←back to thread

129 points ozgrakkurt | 1 comments | | HN request time: 0s | source
Show context
database64128 ◴[] No.45155611[source]
I see you use a hard-coded constant ALIGN = 512. Many NVMe drives actually allow you to raise the logical block size to 4096 by re-formatting (nvme-format(1)) the drive.
replies(2): >>45155982 #>>45163274 #
HippoBaro ◴[] No.45155982[source]
It’s really the hardware block size that matters in this case (direct I/O). That value is a property of the hardware and can’t be changed.

In some situations, the “logical” block size can differ. For example, buffered writes use the page cache, which operates in PAGE_SIZE blocks (usually 4K). Or your RAID stripe size might be misconfigured, stuff like that. Otherwise they should be equal for best outcomes.

In general, we want it to be as small as possible!

replies(2): >>45156110 #>>45159159 #
1. imtringued ◴[] No.45159159[source]
Why would you want the block size to be as small as possible? You will only benefit from that for very small files, hence the sweet spot is somewhere between "as small as possible" and "small multiple of the hardware block size".

If you have bigger files, then having bigger blocks means less fixed overhead from syscalls and NVMe/SATA requests.

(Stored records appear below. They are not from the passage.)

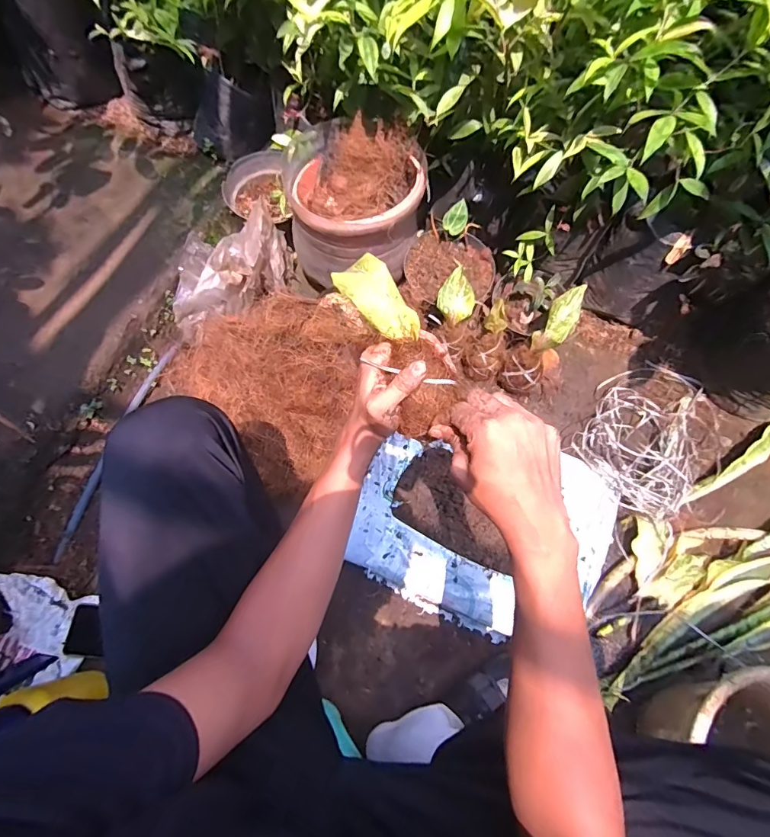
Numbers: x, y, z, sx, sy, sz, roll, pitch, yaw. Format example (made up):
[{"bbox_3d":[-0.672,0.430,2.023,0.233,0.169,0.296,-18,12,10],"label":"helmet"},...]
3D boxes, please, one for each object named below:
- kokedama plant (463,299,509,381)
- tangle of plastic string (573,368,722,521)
[{"bbox_3d":[0.198,-0.136,0.808,0.075,0.166,0.067,22,68,6],"label":"kokedama plant"},{"bbox_3d":[0.512,0.028,0.805,0.312,0.068,0.232,-40,74,-17],"label":"tangle of plastic string"}]

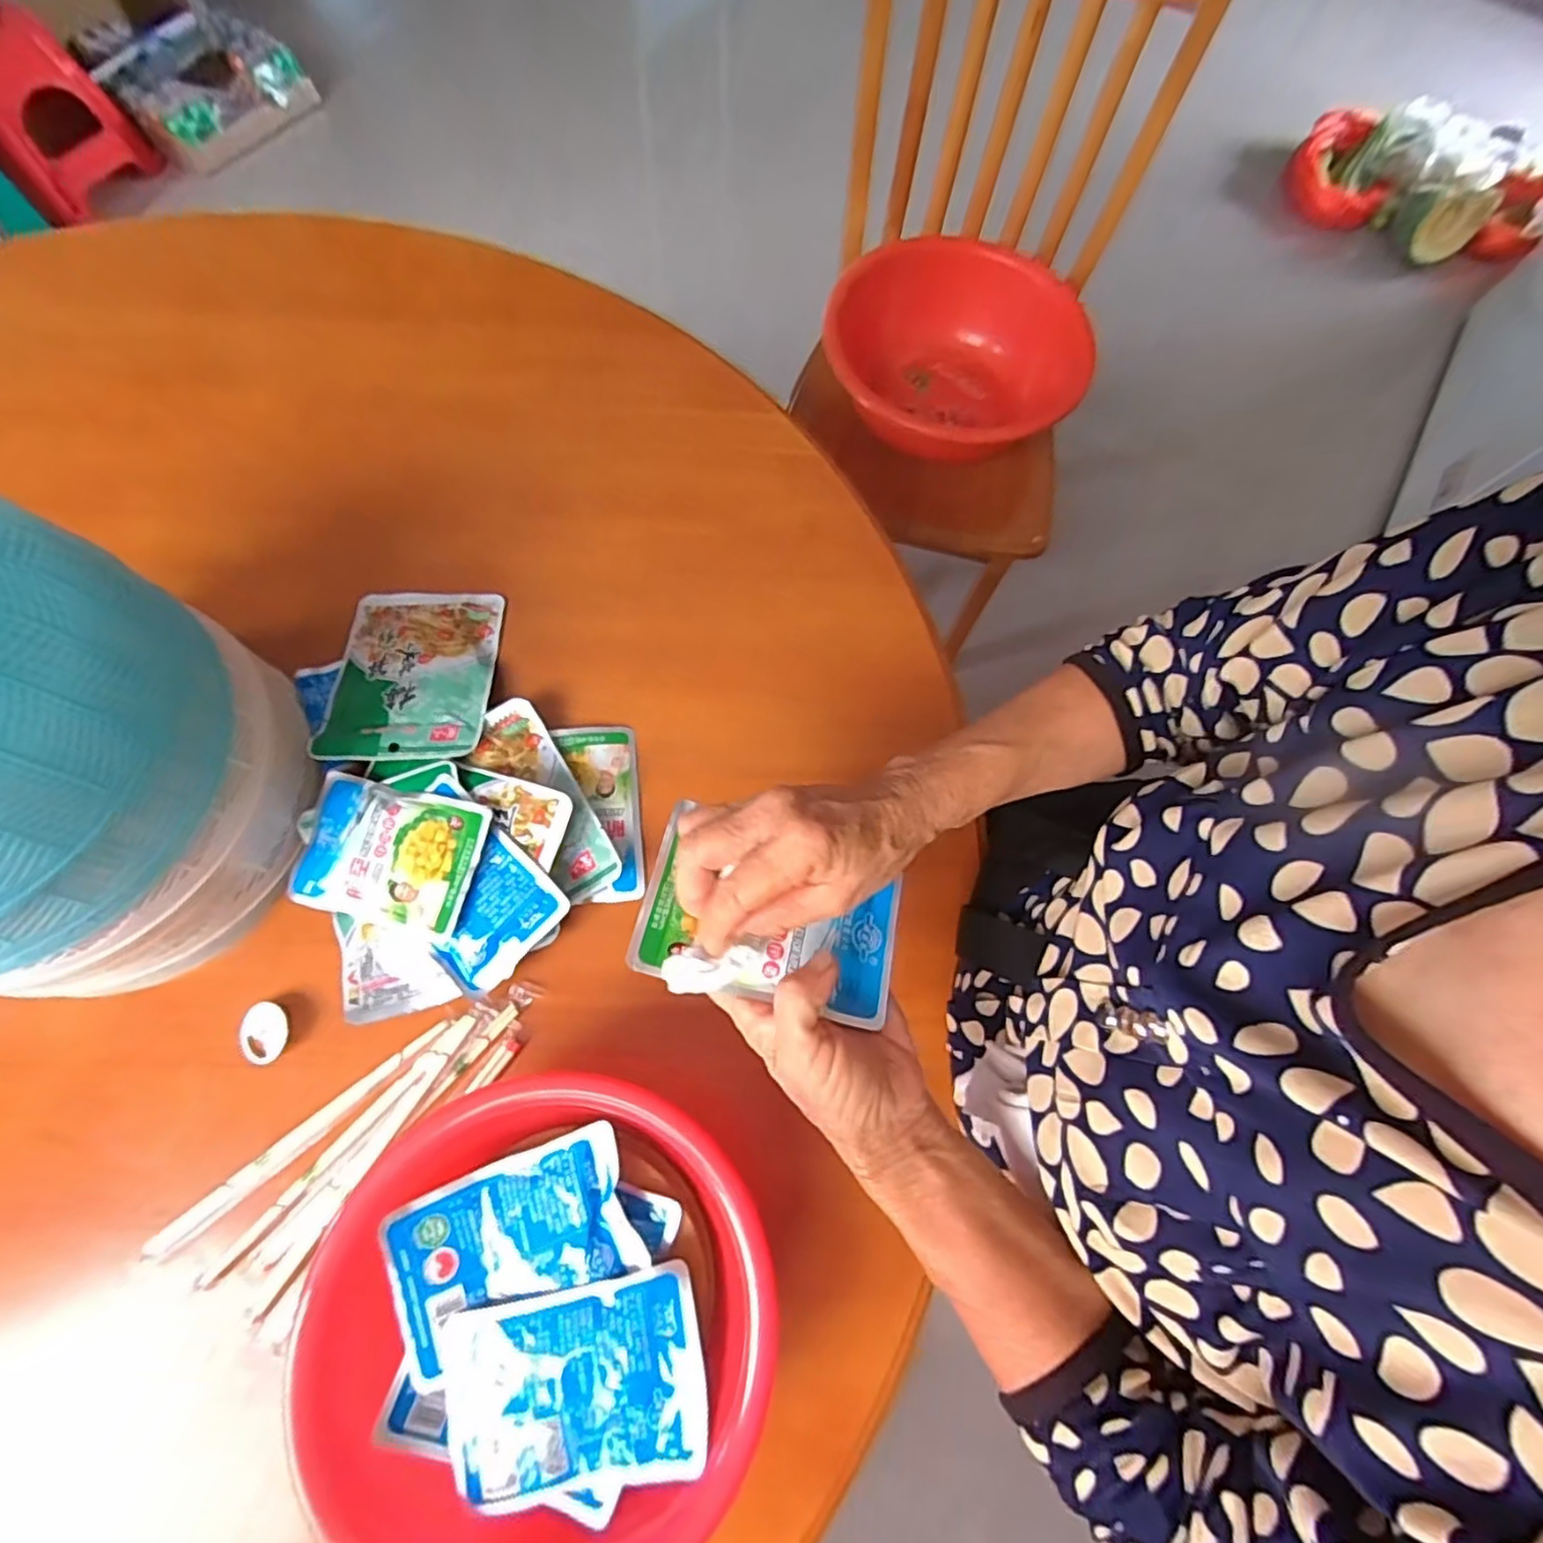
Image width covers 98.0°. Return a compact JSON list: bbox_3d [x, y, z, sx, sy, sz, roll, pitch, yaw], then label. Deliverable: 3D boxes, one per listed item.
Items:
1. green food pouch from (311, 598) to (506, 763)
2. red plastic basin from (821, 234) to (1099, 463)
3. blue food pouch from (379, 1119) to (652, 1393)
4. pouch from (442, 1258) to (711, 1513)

If your native device block size is 4KiB, and you fetch 512 byte blocks, you need storage side RAM to hold smaller blocks and you have to address each block independently. Meanwhile if you are bigger than the device block size you end up with fewer requests and syscalls. If it turns out that the requested block size is too large for the device, then the OS can split your large request into smaller device appropriate requests to the storage device, since the OS knows the hardware characteristics.

The most difficult to optimize case is the one where you issue many parallel requests to the storage device using asynchronous file IO for latency hiding. In that case, knowing the device's exact block size is important, because you are IOPs bottlenecked and a block size that is closer to what the device supports natively will mean fewer IOPs per request.